Você pode reproduzir palavra por palavra o material abaixo, desde o início até a linha que contém "each test executes.</span></span>", incluindo essa linha?

[Registros de uma coleção]
++++++++++

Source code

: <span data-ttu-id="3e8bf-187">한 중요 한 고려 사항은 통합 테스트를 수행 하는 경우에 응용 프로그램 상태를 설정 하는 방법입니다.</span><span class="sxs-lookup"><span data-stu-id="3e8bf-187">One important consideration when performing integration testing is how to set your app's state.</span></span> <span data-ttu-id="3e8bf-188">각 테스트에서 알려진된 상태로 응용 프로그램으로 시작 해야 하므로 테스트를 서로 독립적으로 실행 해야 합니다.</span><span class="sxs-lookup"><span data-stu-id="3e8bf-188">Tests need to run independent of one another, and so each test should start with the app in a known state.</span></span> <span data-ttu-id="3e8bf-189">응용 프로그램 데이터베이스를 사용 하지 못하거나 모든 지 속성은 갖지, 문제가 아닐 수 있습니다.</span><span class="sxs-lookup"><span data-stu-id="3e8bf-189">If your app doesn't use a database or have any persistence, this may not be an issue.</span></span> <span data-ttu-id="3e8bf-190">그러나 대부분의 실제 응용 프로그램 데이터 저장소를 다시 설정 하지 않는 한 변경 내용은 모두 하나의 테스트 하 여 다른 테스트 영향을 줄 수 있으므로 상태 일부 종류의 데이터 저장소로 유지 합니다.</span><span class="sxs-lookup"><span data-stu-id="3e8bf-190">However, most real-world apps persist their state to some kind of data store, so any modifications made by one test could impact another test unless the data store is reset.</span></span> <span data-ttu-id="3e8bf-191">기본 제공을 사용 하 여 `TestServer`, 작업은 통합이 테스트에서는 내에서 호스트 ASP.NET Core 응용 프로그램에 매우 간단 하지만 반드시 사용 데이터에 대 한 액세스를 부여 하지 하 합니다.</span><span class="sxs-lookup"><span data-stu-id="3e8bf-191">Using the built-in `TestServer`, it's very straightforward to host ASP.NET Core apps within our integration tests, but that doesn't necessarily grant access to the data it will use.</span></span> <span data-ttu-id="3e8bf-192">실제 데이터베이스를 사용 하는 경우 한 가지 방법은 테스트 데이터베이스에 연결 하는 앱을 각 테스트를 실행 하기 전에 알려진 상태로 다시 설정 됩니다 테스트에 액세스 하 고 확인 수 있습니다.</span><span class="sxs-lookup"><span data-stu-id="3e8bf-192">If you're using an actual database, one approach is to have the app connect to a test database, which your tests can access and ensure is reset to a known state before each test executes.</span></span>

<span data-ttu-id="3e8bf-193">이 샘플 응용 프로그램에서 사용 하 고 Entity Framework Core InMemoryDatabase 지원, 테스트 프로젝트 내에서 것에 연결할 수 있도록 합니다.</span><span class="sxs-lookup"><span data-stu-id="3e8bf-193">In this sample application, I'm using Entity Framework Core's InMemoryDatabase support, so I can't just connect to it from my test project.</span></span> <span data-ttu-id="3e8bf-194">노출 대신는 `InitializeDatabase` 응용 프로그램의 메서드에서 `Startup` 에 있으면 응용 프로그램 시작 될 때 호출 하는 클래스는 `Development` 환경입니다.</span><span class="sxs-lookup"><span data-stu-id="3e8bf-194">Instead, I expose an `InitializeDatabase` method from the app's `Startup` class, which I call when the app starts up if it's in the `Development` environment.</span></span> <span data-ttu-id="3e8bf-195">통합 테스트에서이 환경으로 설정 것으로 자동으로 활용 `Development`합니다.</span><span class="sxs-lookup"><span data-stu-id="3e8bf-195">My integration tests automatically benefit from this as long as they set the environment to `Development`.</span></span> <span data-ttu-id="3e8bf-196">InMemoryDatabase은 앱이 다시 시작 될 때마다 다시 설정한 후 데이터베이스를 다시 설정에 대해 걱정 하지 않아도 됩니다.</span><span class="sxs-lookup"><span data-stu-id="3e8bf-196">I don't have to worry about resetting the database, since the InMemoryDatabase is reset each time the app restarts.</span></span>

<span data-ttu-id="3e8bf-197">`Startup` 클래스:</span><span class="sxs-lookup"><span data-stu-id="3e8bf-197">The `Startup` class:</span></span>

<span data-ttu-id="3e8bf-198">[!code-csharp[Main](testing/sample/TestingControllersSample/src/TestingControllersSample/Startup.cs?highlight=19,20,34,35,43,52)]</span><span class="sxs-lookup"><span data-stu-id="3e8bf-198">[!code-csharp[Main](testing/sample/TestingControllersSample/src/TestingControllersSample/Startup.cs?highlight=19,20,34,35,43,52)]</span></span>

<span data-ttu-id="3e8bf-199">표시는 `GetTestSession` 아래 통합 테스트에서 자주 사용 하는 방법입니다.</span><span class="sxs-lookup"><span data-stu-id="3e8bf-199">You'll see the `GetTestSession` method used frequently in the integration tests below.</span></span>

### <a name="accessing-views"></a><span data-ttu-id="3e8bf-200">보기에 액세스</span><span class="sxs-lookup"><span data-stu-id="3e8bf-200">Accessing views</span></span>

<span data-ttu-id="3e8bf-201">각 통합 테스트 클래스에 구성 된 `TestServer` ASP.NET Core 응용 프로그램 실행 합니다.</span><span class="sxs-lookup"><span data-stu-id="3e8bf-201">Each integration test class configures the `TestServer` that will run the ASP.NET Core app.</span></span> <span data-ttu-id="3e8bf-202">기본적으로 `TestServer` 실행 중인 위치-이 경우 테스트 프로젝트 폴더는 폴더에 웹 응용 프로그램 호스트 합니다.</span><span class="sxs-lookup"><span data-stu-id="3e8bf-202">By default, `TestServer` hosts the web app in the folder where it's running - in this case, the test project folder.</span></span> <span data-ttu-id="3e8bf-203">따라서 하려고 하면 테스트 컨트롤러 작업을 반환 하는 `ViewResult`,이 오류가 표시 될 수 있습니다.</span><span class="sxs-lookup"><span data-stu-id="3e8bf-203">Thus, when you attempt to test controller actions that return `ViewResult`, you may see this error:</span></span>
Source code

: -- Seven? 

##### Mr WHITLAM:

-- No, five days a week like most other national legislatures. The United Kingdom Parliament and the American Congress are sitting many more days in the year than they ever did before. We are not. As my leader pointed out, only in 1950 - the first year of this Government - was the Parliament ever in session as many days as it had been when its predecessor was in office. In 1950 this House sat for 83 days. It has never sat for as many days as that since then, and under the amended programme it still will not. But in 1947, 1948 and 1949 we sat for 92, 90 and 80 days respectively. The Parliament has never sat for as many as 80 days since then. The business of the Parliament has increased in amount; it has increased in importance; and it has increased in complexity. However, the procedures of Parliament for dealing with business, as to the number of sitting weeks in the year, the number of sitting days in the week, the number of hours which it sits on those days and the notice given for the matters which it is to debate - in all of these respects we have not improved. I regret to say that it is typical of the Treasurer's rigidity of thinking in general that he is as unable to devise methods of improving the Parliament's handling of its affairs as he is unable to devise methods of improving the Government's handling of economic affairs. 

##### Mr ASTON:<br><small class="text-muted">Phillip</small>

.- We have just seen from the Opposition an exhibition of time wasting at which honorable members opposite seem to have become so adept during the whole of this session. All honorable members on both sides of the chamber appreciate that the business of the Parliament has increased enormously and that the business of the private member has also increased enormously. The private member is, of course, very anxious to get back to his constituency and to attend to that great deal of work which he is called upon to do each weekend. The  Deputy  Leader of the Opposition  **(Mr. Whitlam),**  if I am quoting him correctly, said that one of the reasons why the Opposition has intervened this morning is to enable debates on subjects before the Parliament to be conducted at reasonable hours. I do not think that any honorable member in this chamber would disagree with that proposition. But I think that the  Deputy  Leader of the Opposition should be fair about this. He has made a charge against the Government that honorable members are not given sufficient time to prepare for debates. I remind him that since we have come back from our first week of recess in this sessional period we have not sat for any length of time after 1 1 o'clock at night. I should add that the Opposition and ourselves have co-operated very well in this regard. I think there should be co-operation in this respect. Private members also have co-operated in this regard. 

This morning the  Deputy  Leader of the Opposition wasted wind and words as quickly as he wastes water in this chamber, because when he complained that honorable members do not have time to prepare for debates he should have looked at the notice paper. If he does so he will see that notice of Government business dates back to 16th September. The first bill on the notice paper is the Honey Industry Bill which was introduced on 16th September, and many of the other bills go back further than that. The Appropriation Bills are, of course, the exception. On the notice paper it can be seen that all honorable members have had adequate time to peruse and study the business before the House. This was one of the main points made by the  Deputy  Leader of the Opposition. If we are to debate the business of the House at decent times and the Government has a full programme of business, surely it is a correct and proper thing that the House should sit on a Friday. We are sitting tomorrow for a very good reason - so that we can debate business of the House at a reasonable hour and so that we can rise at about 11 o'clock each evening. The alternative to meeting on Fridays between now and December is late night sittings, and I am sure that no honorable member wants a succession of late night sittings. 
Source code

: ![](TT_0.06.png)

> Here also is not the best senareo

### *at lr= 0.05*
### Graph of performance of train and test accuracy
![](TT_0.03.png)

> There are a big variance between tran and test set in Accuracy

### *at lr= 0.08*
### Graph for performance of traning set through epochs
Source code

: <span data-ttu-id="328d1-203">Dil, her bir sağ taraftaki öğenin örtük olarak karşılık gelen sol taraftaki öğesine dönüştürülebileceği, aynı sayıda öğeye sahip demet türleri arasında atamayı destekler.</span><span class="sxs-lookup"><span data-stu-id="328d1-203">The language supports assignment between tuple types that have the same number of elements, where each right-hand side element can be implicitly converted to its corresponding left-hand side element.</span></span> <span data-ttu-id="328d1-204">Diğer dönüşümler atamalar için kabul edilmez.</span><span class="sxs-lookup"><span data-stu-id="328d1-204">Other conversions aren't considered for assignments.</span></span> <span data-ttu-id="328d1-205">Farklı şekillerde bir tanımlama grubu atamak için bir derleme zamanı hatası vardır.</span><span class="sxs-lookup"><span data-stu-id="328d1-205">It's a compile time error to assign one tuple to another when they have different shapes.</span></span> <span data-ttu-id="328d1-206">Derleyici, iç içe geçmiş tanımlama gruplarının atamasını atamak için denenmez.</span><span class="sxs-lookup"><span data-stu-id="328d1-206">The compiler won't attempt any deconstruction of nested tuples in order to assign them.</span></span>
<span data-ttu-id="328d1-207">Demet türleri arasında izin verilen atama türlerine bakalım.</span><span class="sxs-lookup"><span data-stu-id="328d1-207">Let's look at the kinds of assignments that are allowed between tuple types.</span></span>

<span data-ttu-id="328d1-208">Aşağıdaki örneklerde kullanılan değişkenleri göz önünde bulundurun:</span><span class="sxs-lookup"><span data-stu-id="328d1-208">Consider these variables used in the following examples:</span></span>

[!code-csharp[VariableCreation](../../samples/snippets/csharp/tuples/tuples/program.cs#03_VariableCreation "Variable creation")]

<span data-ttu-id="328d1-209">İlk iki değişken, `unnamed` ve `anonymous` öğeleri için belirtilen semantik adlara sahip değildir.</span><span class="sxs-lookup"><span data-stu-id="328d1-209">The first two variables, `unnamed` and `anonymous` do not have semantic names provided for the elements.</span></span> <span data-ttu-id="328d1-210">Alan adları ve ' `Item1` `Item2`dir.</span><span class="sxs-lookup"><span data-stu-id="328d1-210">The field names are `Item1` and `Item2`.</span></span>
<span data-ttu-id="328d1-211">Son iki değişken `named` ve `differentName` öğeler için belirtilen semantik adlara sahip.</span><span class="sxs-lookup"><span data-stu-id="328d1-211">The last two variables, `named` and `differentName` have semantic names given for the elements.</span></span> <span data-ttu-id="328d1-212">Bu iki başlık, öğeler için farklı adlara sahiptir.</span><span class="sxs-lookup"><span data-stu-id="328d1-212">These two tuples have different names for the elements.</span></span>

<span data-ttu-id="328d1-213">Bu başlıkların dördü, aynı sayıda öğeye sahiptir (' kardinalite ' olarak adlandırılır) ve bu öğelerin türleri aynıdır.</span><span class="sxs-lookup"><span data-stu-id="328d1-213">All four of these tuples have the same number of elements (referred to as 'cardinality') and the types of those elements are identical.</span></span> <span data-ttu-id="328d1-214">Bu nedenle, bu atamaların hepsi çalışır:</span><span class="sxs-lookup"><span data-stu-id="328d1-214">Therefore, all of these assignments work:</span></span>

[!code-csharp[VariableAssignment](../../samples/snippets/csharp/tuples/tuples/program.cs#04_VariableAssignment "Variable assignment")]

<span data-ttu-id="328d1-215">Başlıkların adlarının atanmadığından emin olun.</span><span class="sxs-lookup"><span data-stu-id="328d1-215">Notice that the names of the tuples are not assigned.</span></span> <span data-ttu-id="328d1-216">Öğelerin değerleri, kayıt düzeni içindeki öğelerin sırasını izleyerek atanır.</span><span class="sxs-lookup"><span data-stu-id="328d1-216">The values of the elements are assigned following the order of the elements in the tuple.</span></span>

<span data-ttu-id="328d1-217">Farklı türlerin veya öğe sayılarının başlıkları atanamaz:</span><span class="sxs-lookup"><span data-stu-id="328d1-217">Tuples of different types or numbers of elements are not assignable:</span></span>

++++++++++

§ **Solução escrita**
Source code

: <span data-ttu-id="3e8bf-187">한 중요 한 고려 사항은 통합 테스트를 수행 하는 경우에 응용 프로그램 상태를 설정 하는 방법입니다.</span><span class="sxs-lookup"><span data-stu-id="3e8bf-187">One important consideration when performing integration testing is how to set your app's state.</span></span> <span data-ttu-id="3e8bf-188">각 테스트에서 알려진된 상태로 응용 프로그램으로 시작 해야 하므로 테스트를 서로 독립적으로 실행 해야 합니다.</span><span class="sxs-lookup"><span data-stu-id="3e8bf-188">Tests need to run independent of one another, and so each test should start with the app in a known state.</span></span> <span data-ttu-id="3e8bf-189">응용 프로그램 데이터베이스를 사용 하지 못하거나 모든 지 속성은 갖지, 문제가 아닐 수 있습니다.</span><span class="sxs-lookup"><span data-stu-id="3e8bf-189">If your app doesn't use a database or have any persistence, this may not be an issue.</span></span> <span data-ttu-id="3e8bf-190">그러나 대부분의 실제 응용 프로그램 데이터 저장소를 다시 설정 하지 않는 한 변경 내용은 모두 하나의 테스트 하 여 다른 테스트 영향을 줄 수 있으므로 상태 일부 종류의 데이터 저장소로 유지 합니다.</span><span class="sxs-lookup"><span data-stu-id="3e8bf-190">However, most real-world apps persist their state to some kind of data store, so any modifications made by one test could impact another test unless the data store is reset.</span></span> <span data-ttu-id="3e8bf-191">기본 제공을 사용 하 여 `TestServer`, 작업은 통합이 테스트에서는 내에서 호스트 ASP.NET Core 응용 프로그램에 매우 간단 하지만 반드시 사용 데이터에 대 한 액세스를 부여 하지 하 합니다.</span><span class="sxs-lookup"><span data-stu-id="3e8bf-191">Using the built-in `TestServer`, it's very straightforward to host ASP.NET Core apps within our integration tests, but that doesn't necessarily grant access to the data it will use.</span></span> <span data-ttu-id="3e8bf-192">실제 데이터베이스를 사용 하는 경우 한 가지 방법은 테스트 데이터베이스에 연결 하는 앱을 각 테스트를 실행 하기 전에 알려진 상태로 다시 설정 됩니다 테스트에 액세스 하 고 확인 수 있습니다.</span><span class="sxs-lookup"><span data-stu-id="3e8bf-192">If you're using an actual database, one approach is to have the app connect to a test database, which your tests can access and ensure is reset to a known state before each test executes.</span></span>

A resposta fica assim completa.